Task objective |
Write out every line of text in the material below, word for word, without the pictures.

Excerpted records |
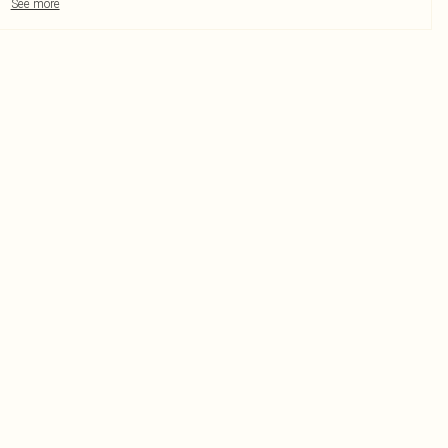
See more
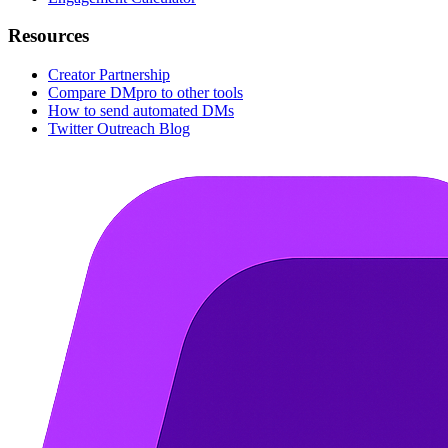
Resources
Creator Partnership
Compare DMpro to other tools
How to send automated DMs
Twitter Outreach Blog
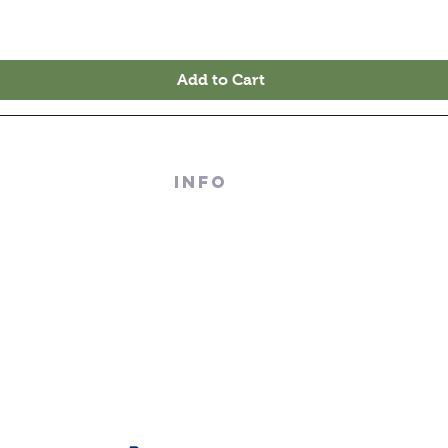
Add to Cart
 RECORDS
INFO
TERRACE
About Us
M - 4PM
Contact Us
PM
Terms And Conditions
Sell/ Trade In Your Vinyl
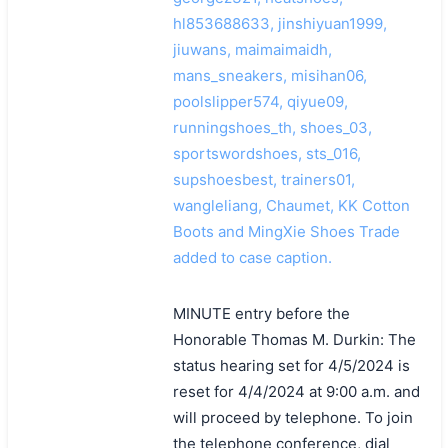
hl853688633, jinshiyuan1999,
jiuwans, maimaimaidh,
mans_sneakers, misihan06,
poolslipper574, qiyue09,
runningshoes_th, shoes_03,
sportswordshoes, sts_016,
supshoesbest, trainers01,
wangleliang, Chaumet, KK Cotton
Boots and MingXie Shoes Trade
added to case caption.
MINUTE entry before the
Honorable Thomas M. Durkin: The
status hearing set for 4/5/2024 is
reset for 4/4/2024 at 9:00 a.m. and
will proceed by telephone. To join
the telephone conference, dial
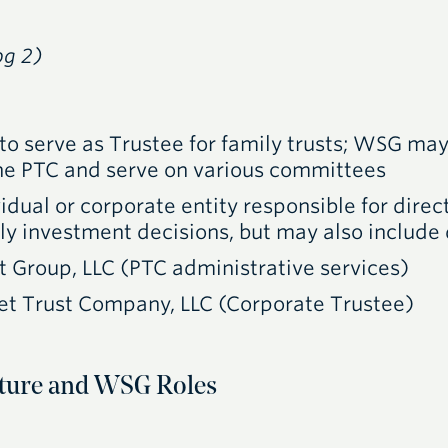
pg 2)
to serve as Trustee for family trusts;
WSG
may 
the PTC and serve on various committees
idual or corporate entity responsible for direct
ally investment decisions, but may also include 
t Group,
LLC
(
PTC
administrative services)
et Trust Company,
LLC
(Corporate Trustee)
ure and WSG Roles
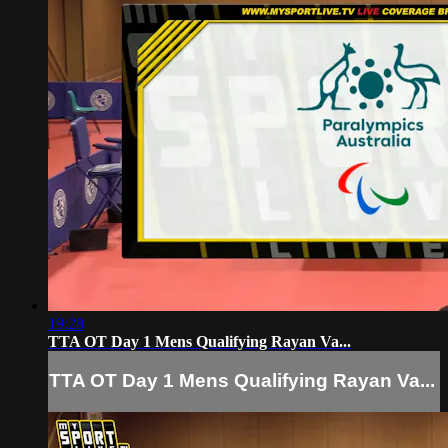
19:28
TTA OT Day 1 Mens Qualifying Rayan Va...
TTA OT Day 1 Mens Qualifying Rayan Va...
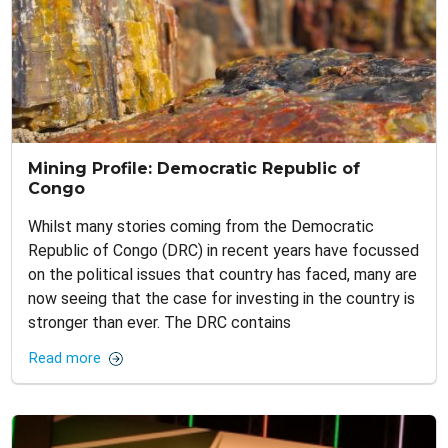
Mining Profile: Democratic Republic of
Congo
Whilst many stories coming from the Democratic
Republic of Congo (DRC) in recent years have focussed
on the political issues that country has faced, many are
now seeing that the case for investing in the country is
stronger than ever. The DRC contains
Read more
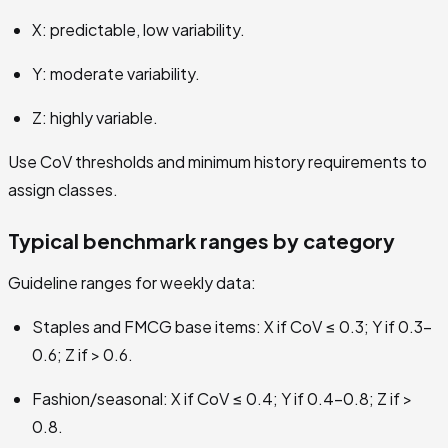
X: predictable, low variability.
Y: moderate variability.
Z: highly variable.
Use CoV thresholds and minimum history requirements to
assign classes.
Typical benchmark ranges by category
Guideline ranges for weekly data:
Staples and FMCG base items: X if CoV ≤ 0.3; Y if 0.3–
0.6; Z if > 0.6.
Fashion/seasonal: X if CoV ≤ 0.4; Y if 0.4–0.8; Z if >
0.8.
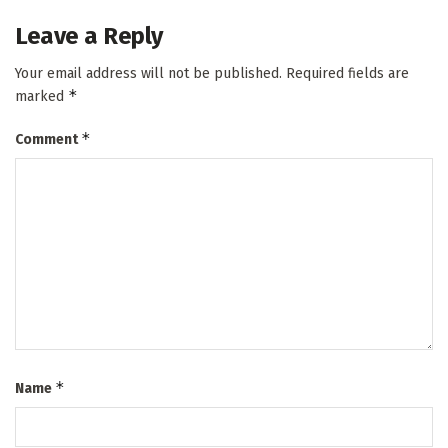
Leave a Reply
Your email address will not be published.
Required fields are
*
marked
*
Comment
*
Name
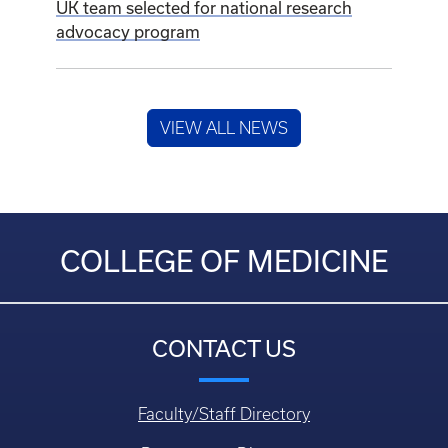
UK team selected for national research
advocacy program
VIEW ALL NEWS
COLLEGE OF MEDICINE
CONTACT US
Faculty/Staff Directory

Written answer |
See more
Resources
Creator Partnership
Compare DMpro to other tools
How to send automated DMs
Twitter Outreach Blog
Add to Cart
 RECORDS
INFO
TERRACE
About Us
M - 4PM
Contact Us
PM
Terms And Conditions
Sell/ Trade In Your Vinyl
hl853688633, jinshiyuan1999,
jiuwans, maimaimaidh,
mans_sneakers, misihan06,
poolslipper574, qiyue09,
runningshoes_th, shoes_03,
sportswordshoes, sts_016,
supshoesbest, trainers01,
wangleliang, Chaumet, KK Cotton
Boots and MingXie Shoes Trade
added to case caption.
MINUTE entry before the
Honorable Thomas M. Durkin: The
status hearing set for 4/5/2024 is
reset for 4/4/2024 at 9:00 a.m. and
will proceed by telephone. To join
the telephone conference, dial
pg 2)
to serve as Trustee for family trusts;
WSG
may 
the PTC and serve on various committees
idual or corporate entity responsible for direct
ally investment decisions, but may also include 
t Group,
LLC
(
PTC
administrative services)
et Trust Company,
LLC
(Corporate Trustee)
ure and WSG Roles
19:28
TTA OT Day 1 Mens Qualifying Rayan Va...
TTA OT Day 1 Mens Qualifying Rayan Va...
Mining Profile: Democratic Republic of
Congo
Whilst many stories coming from the Democratic
Republic of Congo (DRC) in recent years have focussed
on the political issues that country has faced, many are
now seeing that the case for investing in the country is
stronger than ever. The DRC contains
Read more
X: predictable, low variability.
Y: moderate variability.
Z: highly variable.
Use CoV thresholds and minimum history requirements to
assign classes.
Typical benchmark ranges by category
Guideline ranges for weekly data:
Staples and FMCG base items: X if CoV ≤ 0.3; Y if 0.3–
0.6; Z if > 0.6.
Fashion/seasonal: X if CoV ≤ 0.4; Y if 0.4–0.8; Z if >
0.8.
Leave a Reply
Your email address will not be published.
Required fields are
*
marked
*
Comment
*
Name
UK team selected for national research
advocacy program
VIEW ALL NEWS
COLLEGE OF MEDICINE
CONTACT US
Faculty/Staff Directory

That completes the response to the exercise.